Comme le relevait un rapport parlementaire rédigé par les députés Éric Woerth et Zivka Park, les différentes études « conduisent à estimer que son ampleur est comprise entre 15 et 30% des ventes du volume total des ventes ».

Dans le même temps, le cabinet KPMG mène depuis dix ans une estimation financée par les fabricants de tabac, dont le géant du secteur Philip Morris. Selon cette dernière, en 2021, plus d’un tiers (35%) des cigarettes consommées en France ont été acquises en dehors du circuit légal. La méthodologie de ces études est toutefois régulièrement mise en cause, notamment par les associations de consommateurs.

« Il faut aussi prendre en compte le fait que les saisies des Douanes ne concernent pas forcément que le marché français. Certaines des cigarettes saisies sont aussi simplement en transit », nuance François Topart, chargé de plaidoyer auprès du Comité national contre le Tabagisme.

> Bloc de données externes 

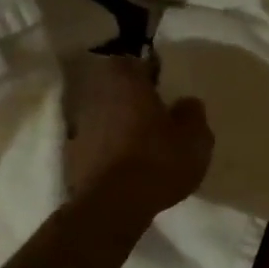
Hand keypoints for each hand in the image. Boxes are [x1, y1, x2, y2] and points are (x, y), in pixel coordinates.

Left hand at [63, 53, 212, 212]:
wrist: (113, 205)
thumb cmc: (158, 160)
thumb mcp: (195, 137)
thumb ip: (193, 114)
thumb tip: (187, 103)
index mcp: (125, 82)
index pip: (132, 62)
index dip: (148, 72)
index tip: (163, 86)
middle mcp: (96, 97)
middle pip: (114, 89)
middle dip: (132, 99)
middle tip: (155, 114)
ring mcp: (80, 127)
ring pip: (104, 116)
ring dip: (119, 124)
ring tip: (142, 143)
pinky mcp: (73, 157)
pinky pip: (96, 144)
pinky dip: (109, 149)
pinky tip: (127, 165)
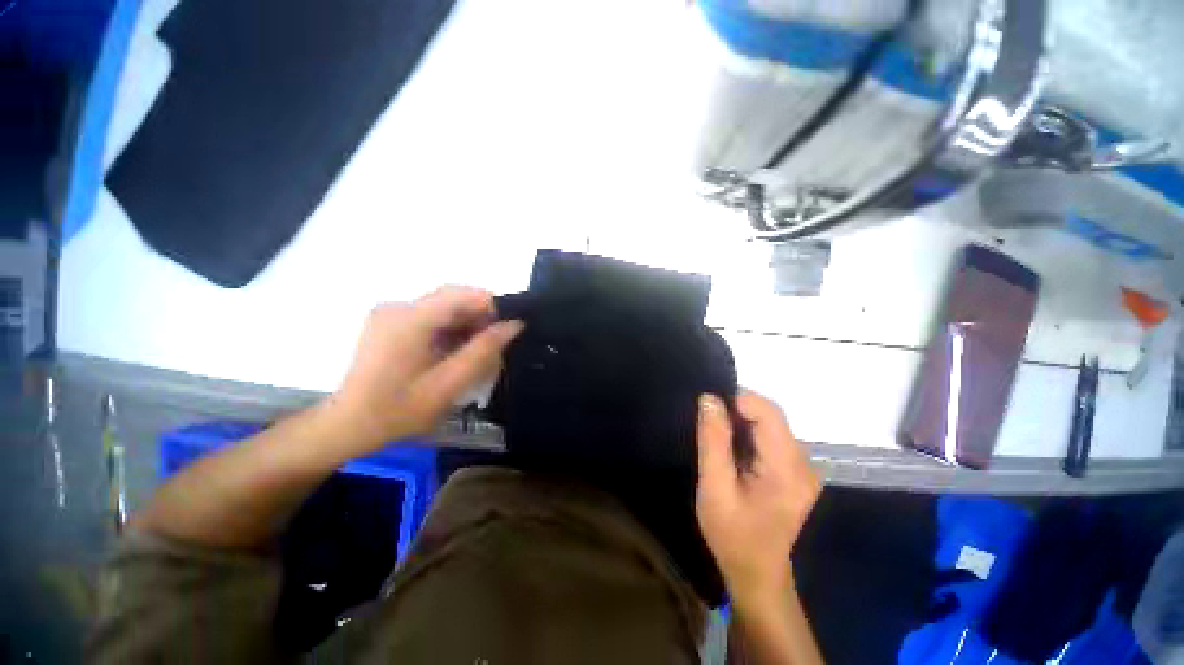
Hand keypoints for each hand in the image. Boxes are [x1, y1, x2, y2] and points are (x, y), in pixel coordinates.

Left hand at [332, 286, 523, 447]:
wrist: (348, 426)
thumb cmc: (398, 410)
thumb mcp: (449, 384)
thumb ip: (484, 351)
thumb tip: (514, 325)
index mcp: (410, 319)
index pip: (462, 294)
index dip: (492, 306)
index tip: (509, 329)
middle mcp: (399, 307)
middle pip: (453, 299)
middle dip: (480, 318)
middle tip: (496, 346)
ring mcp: (391, 314)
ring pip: (444, 308)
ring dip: (466, 325)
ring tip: (478, 353)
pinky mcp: (389, 323)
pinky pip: (431, 317)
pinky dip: (450, 330)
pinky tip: (455, 353)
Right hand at [695, 391, 820, 607]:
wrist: (756, 572)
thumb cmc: (732, 534)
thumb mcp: (714, 487)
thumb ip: (713, 440)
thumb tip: (709, 398)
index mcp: (787, 469)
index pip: (768, 412)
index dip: (738, 401)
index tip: (710, 411)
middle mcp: (804, 463)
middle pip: (771, 415)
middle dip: (737, 412)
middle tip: (710, 428)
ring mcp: (804, 467)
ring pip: (771, 424)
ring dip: (742, 423)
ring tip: (720, 442)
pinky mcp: (797, 470)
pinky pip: (772, 436)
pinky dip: (750, 434)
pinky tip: (735, 453)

•• 3 milliards de manque à gagner pour l’État

Enjeu de santé publique, la cigarette de contrebande représente également un préjudice financier pour l’État évalué entre 2,5 et 3 milliards d’euros par an, dont 500 millions d’euros de TVA non recouvrée. L’exécutif affiche donc sa volonté de lutter contre ce marché parallèle. Lors du congrès annuel de la Confédération des buralistes, qui s’est tenu les 20 et 21 octobre à Paris, le ministre des Comptes publics Gabriel Attal a expliqué être « déterminé à lutter sans relâche contre les trafics de tabac ».

Selon un plan qui devrait être présenté avec plus de détails début décembre, les services des Douanes seront dotés de « 9 nouveaux scanners mobiles de nouvelle génération », portant leur nombre à « 20 d’ici à la fin 2025 ».

« Deux scanners industriels » devant « améliorer les contrôles des colis postaux et du fret express » s’ajouteront au dispositif. Des « groupes de lutte anti-trafic de tabac dans les grandes agglomérations », similaires à celui déjà mis en place à Lyon, « s’attaqueront aux organisations criminelles et mèneront des opérations coup de poing ». Enfin, la « cellule cyber-douane sera décentralisée et étendue aux services locaux d’enquête ».

L’objectif : mieux traquer les ventes illicites sur les réseaux sociaux, pour que rien ne passe entre les mailles du filet.